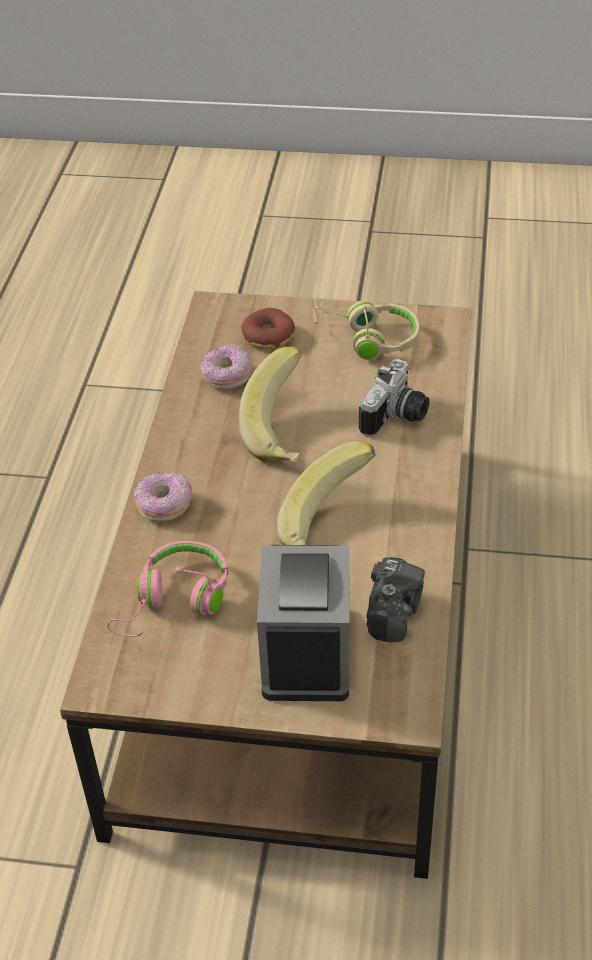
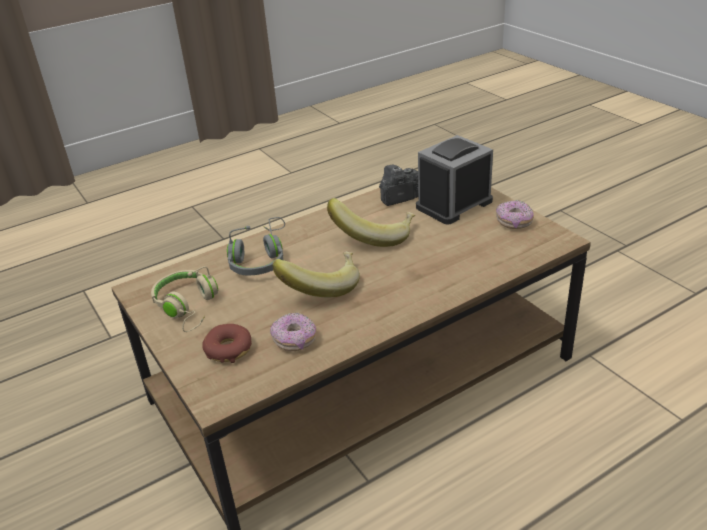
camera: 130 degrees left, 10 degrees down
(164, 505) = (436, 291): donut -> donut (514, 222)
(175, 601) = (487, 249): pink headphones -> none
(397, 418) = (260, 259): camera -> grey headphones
---
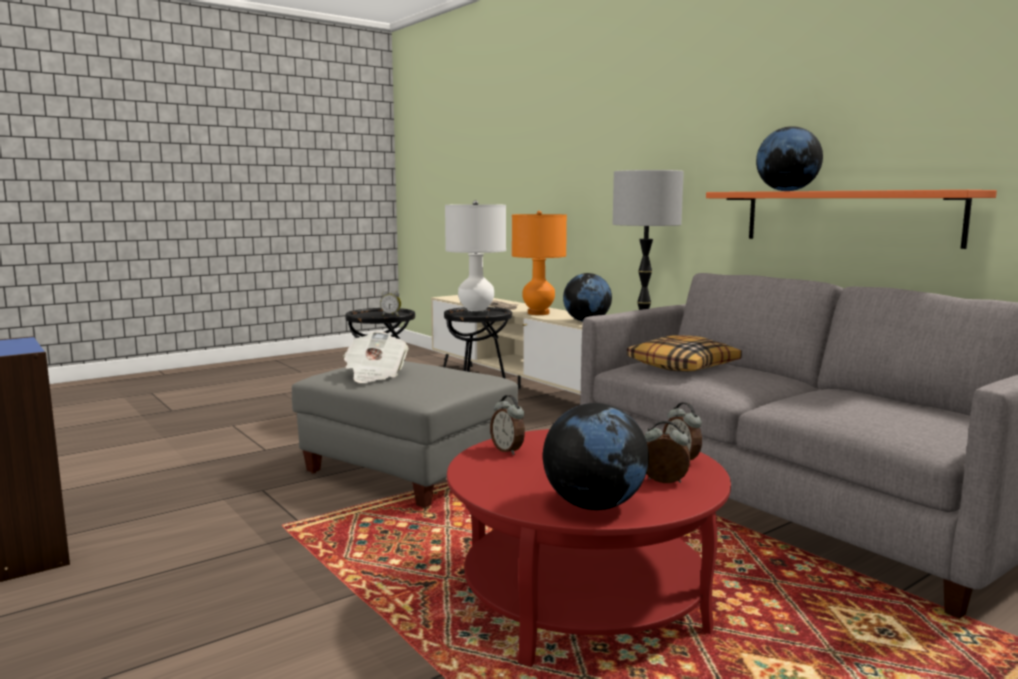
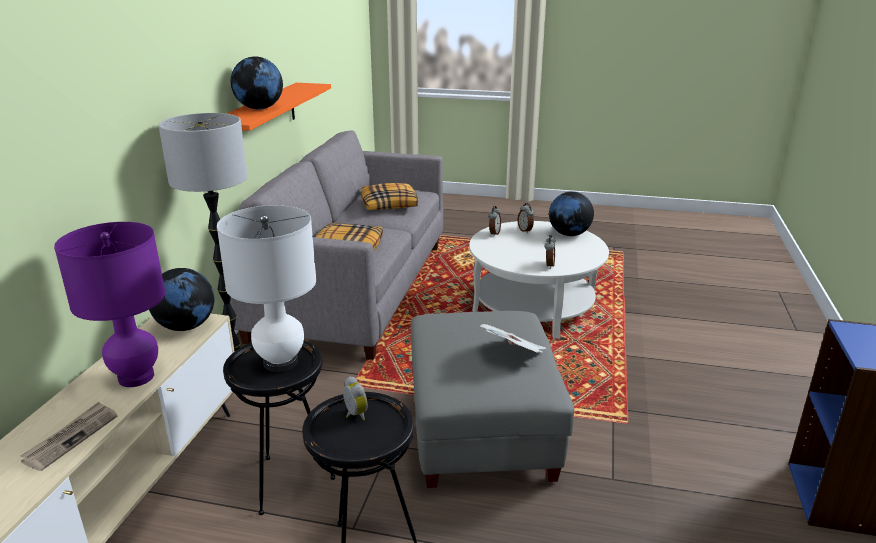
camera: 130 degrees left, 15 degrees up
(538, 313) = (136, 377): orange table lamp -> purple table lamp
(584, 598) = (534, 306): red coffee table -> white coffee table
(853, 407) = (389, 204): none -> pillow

=== WORK INSTRUCTIONS ===
Go through the material above and output exactly the lines from the one containing "camera: 130 degrees left, 10 degrees down" through the one containing "(397, 418) = (260, 259): camera".

=== ANSWER SECTION ===
camera: 130 degrees left, 10 degrees down
(164, 505) = (436, 291): donut -> donut (514, 222)
(175, 601) = (487, 249): pink headphones -> none
(397, 418) = (260, 259): camera -> grey headphones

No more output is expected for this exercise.